There are tests currently available which can detect the presence of GBS within several hours; these are commonly referred to as rapid tests. In general, rapid tests are quite accurate in determining that GBS is present. Unfortunately, a negative rapid test result does not exclude the possibility that you are colonized with GBS-especially if you have only a small amount of GBS bacteria in your birth canal. Overall, these tests are not as accurate as cultures in detecting GBS.
Most major agencies overseeing the care of pregnant women, including the CDC and the of Obstetricians and Gynecologists, feel that a culture should be performed on all pregnant women presenting for care during the window of opportunity. Screening by culture is thought to be superior to prescribing antibiotics only for women whose infants are at risk for GBS disease.
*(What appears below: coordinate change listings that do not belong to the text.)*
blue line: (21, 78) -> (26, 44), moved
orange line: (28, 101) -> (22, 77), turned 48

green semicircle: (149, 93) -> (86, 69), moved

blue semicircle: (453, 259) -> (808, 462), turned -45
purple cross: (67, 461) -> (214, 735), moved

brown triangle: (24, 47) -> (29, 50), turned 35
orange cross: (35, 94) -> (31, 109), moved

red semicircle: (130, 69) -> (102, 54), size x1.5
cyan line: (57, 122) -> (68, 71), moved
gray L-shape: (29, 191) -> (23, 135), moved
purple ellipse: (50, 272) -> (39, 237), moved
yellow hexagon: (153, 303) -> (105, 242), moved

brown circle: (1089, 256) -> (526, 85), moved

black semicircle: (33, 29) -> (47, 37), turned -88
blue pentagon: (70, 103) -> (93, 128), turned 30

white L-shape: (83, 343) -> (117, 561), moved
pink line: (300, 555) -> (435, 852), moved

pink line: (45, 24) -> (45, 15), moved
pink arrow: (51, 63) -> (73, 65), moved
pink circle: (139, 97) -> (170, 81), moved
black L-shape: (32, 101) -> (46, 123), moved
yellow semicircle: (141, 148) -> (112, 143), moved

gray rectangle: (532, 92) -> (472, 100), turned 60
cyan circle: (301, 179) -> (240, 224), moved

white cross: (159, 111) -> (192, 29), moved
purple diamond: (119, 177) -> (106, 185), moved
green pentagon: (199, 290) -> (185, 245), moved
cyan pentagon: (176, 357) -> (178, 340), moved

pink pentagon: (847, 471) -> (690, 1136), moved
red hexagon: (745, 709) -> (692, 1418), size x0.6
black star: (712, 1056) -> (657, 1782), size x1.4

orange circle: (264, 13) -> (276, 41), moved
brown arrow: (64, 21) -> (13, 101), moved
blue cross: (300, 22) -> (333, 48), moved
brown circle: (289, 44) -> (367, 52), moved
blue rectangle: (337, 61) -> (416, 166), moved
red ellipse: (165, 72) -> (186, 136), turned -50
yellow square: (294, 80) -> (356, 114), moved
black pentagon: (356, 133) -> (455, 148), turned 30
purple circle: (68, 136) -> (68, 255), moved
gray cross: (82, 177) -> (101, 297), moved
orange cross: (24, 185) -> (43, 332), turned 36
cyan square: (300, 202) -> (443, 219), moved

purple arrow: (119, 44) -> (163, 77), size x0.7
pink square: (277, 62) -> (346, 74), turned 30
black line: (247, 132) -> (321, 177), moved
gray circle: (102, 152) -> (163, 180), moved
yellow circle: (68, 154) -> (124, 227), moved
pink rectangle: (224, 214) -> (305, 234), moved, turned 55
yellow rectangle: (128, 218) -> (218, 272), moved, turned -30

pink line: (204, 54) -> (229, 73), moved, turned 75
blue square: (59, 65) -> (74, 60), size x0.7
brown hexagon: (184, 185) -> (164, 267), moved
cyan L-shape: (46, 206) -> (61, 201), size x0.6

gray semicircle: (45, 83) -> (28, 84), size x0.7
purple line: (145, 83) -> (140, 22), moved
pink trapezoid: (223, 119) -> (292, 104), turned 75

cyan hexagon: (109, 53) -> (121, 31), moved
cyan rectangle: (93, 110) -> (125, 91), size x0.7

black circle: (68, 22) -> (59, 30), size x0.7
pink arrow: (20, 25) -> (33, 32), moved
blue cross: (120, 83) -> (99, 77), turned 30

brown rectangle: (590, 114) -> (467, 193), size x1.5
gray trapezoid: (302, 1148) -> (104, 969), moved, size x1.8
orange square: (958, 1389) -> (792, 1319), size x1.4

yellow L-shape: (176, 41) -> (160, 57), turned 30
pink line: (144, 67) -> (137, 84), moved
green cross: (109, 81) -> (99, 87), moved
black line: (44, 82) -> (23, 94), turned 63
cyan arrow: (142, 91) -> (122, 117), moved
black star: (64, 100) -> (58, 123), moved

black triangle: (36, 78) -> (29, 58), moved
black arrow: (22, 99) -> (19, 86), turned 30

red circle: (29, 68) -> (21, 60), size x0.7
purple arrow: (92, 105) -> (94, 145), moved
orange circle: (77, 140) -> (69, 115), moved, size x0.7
When, for whatever reason, a GBS culture is not performed prior to labor, a woman may be screened by a rapid GBS test or she may be treated based on risk factors. It's a good idea to discuss GBS cultures with your doctor or midwife during the early part of your pregnancy.
How Can GBS Infections Be Treated?
Fortunately, GBS is sensitive to readily available antibiotic drugs such as penicillin (PenVK) and ampicillin (Principen). Penicillin-allergic patients may be treated with clindamycin, erythromycin, or vancomycin. Therefore, the most important aspect of treatment is early recognition of serious infection and initiation of standard antibiotic drugs.